- [WHAT THE TASK REQUIRES]: Find the word "linejoin" below. Copy each line that has it.

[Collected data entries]
━━━━━━━━━━━━━━━━━━━━
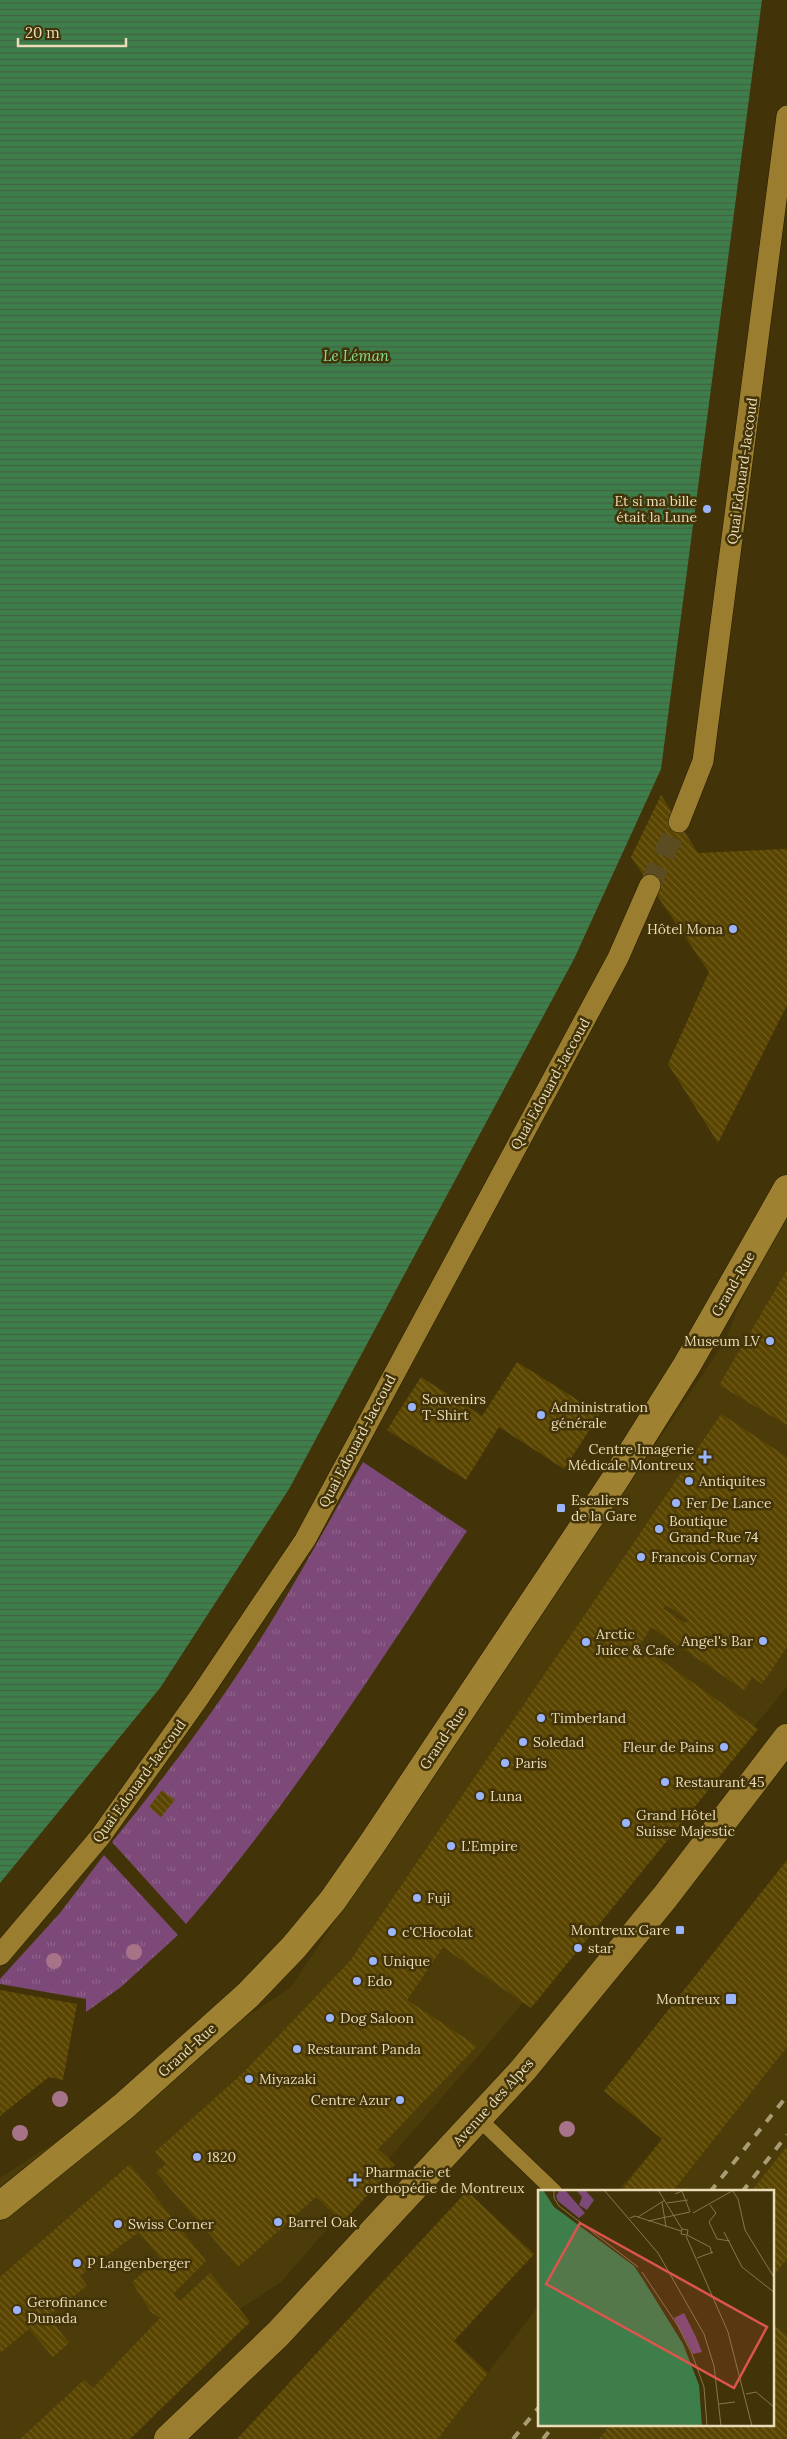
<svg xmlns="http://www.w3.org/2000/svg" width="787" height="2439" font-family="Lora,serif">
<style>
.built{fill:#4c3c0a}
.park{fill:url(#park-tufts)}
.water{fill:url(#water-rules)}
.building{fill:url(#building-back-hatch);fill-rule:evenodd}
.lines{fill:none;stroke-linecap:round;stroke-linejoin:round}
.pedestrian-tunnel{stroke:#5b4c22;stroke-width:21;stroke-dasharray:21 11;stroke-linecap:butt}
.service-casing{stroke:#251c04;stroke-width:16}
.pedestrian-casing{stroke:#251c04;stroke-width:22}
.minor-casing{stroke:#251c04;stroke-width:29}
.primary-casing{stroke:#251c04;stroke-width:29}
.service{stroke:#9a7d2e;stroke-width:15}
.pedestrian{stroke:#9a7d2e;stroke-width:21}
.minor{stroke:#9a7d2e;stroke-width:28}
.primary{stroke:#9e8131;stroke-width:28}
.rail{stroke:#aa9c75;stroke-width:4;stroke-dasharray:9 9;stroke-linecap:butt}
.tree{fill:#a67389}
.poi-dot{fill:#9bb5fd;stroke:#423308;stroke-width:2}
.labels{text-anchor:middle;stroke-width:5;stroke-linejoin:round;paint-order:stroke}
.street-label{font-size:14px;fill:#eadcb7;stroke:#423308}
.poi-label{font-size:14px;fill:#eadcb7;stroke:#423308;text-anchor:start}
.water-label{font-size:15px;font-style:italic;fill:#86df96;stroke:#423308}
.inset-river{fill:none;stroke:#3e7e4b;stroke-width:2.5}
.inset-road{fill:none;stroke:#85774e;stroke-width:1}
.view{fill:#db554c;fill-opacity:0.15;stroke:#db554c;stroke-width:2.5}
.inset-edge{fill:none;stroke:#eadcb7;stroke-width:2.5}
</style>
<defs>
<pattern id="park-tufts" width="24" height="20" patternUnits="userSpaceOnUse" patternTransform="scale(1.25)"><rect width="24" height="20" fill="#7c4979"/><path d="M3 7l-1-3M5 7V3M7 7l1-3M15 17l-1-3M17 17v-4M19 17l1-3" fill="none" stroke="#8f638a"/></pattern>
<pattern id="water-rules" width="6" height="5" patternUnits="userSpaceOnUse" patternTransform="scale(1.25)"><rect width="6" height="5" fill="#3e7e4b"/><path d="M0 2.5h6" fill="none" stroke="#426342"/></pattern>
<pattern id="building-back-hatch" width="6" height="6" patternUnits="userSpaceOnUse" patternTransform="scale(1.25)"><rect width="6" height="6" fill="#594400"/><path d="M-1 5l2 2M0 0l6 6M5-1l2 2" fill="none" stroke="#715e23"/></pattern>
</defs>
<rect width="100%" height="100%" fill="#423308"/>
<g class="built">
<path d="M787,1188V1687L480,2054L281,2282L43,2439H0V2178L290,1988L725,1341Z"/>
<path d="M787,1984V2439H438L539,2305L540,2425H773V2192L617,2191L663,2139Z"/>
</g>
<g class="park">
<path d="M363,1462L467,1531C377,1665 292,1803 186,1924L112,1842C173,1767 231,1690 280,1607C309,1559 335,1510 363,1462Z"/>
<path d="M104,1855L178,1935L121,1987L86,2012V1999L0,1984V1979L60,1913Z"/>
</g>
<path class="water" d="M0,0H762L661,769L574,959L289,1489L160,1688L0,1883Z"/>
<g class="building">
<path d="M661,795L698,853L787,849V1005L718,1143L668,1064L709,972L631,857Z"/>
<path d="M787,1270V1425L719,1385Z"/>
<path d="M517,1362L600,1414L564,1469L499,1427L466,1480L387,1430L421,1377L482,1416Z"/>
<path d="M721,1414L787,1457V1647L762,1684L752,1677L744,1690L651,1627L640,1645L758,1729L531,2008L443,1947L407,2000L477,2046L378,2149L395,2165L343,2222L316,2197L238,2267L156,2172L166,2164L155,2152L244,2072L350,1961ZM666,1605L688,1620L685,1623L663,1608Z"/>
<path d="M162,1790L175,1800L161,1817L149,1807Z"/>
<path d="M787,1860V2047L672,2192H620L662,2139L604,2091Z"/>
<path d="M0,1990L77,2004L63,2080L49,2077L0,2116Z"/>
<path d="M787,2146V2259L773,2276V2192H751Z"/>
<path d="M130,2164L206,2261L173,2294L180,2301L210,2273L250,2322L130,2439H20L84,2380L93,2388L160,2318L151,2312L132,2282L160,2258L139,2232L80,2276L87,2286L48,2316L69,2343L53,2357L29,2329L0,2353V2277Z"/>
<path d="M467,2191L534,2254L454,2341L488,2373L438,2439H237Z"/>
<path d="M773,2324L787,2336V2439H599L610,2425H773Z"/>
</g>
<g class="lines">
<path class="pedestrian-tunnel" d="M650,885L679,822"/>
<defs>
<path id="service" d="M478,2118L555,2192"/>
<g id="pedestrian">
<path d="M679,822L703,761L787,116"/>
<path d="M0,1955L100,1837L200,1696L305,1540L618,958L650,885"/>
</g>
<path id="minor" d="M168,2439L278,2334L523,2070L665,1897L787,1738"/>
<path id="primary" d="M0,2206L124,2106L248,1995L294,1947L333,1900L372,1844L616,1478L687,1365L787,1189"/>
</defs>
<use href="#service" class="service-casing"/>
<use href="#pedestrian" class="pedestrian-casing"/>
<use href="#minor" class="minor-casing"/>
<use href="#primary" class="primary-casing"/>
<use href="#service" class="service"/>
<use href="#pedestrian" class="pedestrian"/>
<use href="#minor" class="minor"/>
<use href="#primary" class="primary"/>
<g class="rail">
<path d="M710,2192L787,2096"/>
<path d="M742,2192L787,2135"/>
<path d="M513,2439L540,2406"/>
<path d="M543,2439L554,2425"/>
</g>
</g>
<g class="tree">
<circle cx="134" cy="1952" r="8"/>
<circle cx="54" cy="1961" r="8"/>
<circle cx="60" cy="2099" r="8"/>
<circle cx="567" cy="2129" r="8"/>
<circle cx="20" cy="2133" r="8"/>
</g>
<g class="poi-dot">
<circle cx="707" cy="509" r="5"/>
<circle cx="733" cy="929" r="5"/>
<circle cx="770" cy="1341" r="5"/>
<circle cx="412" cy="1407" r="5"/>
<circle cx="541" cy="1415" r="5"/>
<path d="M702.5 1449.5h5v5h5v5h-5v5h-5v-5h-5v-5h5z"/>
<circle cx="689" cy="1481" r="5"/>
<circle cx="676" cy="1503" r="5"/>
<rect x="556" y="1503" width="10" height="10" rx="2.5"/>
<circle cx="659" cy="1529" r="5"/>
<circle cx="641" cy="1557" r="5"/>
<circle cx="763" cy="1641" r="5"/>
<circle cx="586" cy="1642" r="5"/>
<circle cx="541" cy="1718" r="5"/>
<circle cx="523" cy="1742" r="5"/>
<circle cx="724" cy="1747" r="5"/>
<circle cx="505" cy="1763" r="5"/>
<circle cx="665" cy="1782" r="5"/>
<circle cx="480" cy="1796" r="5"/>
<circle cx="626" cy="1823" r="5"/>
<circle cx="451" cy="1846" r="5"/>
<circle cx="417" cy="1898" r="5"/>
<rect x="675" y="1925" width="10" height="10" rx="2.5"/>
<circle cx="392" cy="1932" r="5"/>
<circle cx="578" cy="1948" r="5"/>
<circle cx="373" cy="1961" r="5"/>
<circle cx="357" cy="1981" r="5"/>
<rect x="725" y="1993" width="12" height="12" rx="2.5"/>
<circle cx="330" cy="2018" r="5"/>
<circle cx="297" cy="2049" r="5"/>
<circle cx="249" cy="2079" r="5"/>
<circle cx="400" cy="2100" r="5"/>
<circle cx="197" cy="2157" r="5"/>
<path d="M352.5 2172.5h5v5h5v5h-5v5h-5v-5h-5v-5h5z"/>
<circle cx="278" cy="2222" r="5"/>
<circle cx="118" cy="2224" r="5"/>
<circle cx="77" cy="2263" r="5"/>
<circle cx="17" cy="2310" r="5"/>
</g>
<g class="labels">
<g class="street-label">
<text transform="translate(742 471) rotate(-82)" y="5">Quai Edouard-Jaccoud</text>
<text transform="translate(550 1084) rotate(-61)" y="5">Quai Edouard-Jaccoud</text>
<text transform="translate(733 1284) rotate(-60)" y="5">Grand-Rue</text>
<text transform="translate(357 1441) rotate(-62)" y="5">Quai Edouard-Jaccoud</text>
<text transform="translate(443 1738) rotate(-56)" y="5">Grand-Rue</text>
<text transform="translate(139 1781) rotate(-54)" y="5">Quai Edouard-Jaccoud</text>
<text transform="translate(187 2050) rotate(-42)" y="5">Grand-Rue</text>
<text transform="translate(493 2102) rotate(-48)" y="5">Avenue des Alpes</text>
</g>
<g class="poi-label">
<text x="697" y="506" text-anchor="end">Et si ma bille<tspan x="697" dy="16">était la Lune</tspan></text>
<text x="723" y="934" text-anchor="end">Hôtel Mona</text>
<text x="760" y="1346" text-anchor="end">Museum LV</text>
<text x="422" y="1404">Souvenirs<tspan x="422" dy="16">T-Shirt</tspan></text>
<text x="551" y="1412">Administration<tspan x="551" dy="16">générale</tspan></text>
<text x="694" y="1454" text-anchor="end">Centre Imagerie<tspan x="694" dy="16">Médicale Montreux</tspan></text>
<text x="699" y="1486">Antiquites</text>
<text x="571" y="1505">Escaliers<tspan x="571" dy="16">de la Gare</tspan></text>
<text x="686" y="1508">Fer De Lance</text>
<text x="669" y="1526">Boutique<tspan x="669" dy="16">Grand-Rue 74</tspan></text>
<text x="651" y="1562">Francois Cornay</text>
<text x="596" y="1639">Arctic<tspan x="596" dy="16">Juice &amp; Cafe</tspan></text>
<text x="753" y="1646" text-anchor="end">Angel's Bar</text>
<text x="551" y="1723">Timberland</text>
<text x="533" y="1747">Soledad</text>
<text x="714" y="1752" text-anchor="end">Fleur de Pains</text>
<text x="515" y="1768">Paris</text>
<text x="675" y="1787">Restaurant 45</text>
<text x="490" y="1801">Luna</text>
<text x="636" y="1820">Grand Hôtel<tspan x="636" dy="16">Suisse Majestic</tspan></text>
<text x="461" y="1851">L'Empire</text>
<text x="427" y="1903">Fuji</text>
<text x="670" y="1935" text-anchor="end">Montreux Gare</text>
<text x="402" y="1937">c'CHocolat</text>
<text x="588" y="1953">star</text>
<text x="383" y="1966">Unique</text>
<text x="367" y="1986">Edo</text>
<text x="720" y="2004" text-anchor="end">Montreux</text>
<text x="340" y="2023">Dog Saloon</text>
<text x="307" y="2054">Restaurant Panda</text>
<text x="259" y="2084">Miyazaki</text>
<text x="390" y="2105" text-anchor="end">Centre Azur</text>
<text x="207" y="2162">1820</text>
<text x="365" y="2177">Pharmacie et<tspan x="365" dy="16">orthopédie de Montreux</tspan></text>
<text x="288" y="2227">Barrel Oak</text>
<text x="128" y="2229">Swiss Corner</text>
<text x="87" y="2268">P Langenberger</text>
<text x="27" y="2307">Gerofinance<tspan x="27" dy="16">Dunada</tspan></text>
</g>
<g class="water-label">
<text x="356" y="361">Le Léman</text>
</g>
</g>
<g transform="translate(538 2190)">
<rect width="236" height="236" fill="#423308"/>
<path d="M22,0H27L47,23L41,28L20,11L18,6ZM38,0H47L56,10L49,20L41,15L44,7Z" fill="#7c4979"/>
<path d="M146,123L158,147L164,162L155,164L136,128Z" fill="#7c4979"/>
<path d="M0,0H5L16,17L96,76L106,91L145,154L161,195L164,236H0Z" fill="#3e7e4b"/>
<path class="inset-river" d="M0,117L150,197M0,196L142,197M0,207L47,209L150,197M59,236L147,198M103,236L150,197M116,236L147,201M123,236L148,200M132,236L150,198"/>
<path class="inset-road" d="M16,0V8L21,16L100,77M66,0L120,63L166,144L176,176L183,236M120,0L144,39L143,44L149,45L150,40L144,39M194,0L200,9L207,40L237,89M124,12L128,37M129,13L150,10M172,15L178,23L171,32L179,49L192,51M155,23L194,1M100,27L127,10M92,28L97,26L143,41M110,31L152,22L144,1L137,4M186,42L204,77L237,103M149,45L172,57L174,64M148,46L190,142L214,236M159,68L175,62M104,82L140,136L154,164L166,197L169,236M208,204L218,202L237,218M181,214L197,212"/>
<path class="view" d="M42,33L229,137L196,198L8,94Z"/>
<rect width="236" height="236" class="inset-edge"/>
</g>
<path d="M18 38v8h108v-8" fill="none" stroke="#eadcb7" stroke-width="2.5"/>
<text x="25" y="38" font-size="15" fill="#eadcb7" stroke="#423308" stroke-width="4" paint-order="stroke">20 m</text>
</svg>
━━━━━━━━━━━━━━━━━━━━
- [WRITTEN SOLUTION]:
.lines{fill:none;stroke-linecap:round;stroke-linejoin:round}
.labels{text-anchor:middle;stroke-width:5;stroke-linejoin:round;paint-order:stroke}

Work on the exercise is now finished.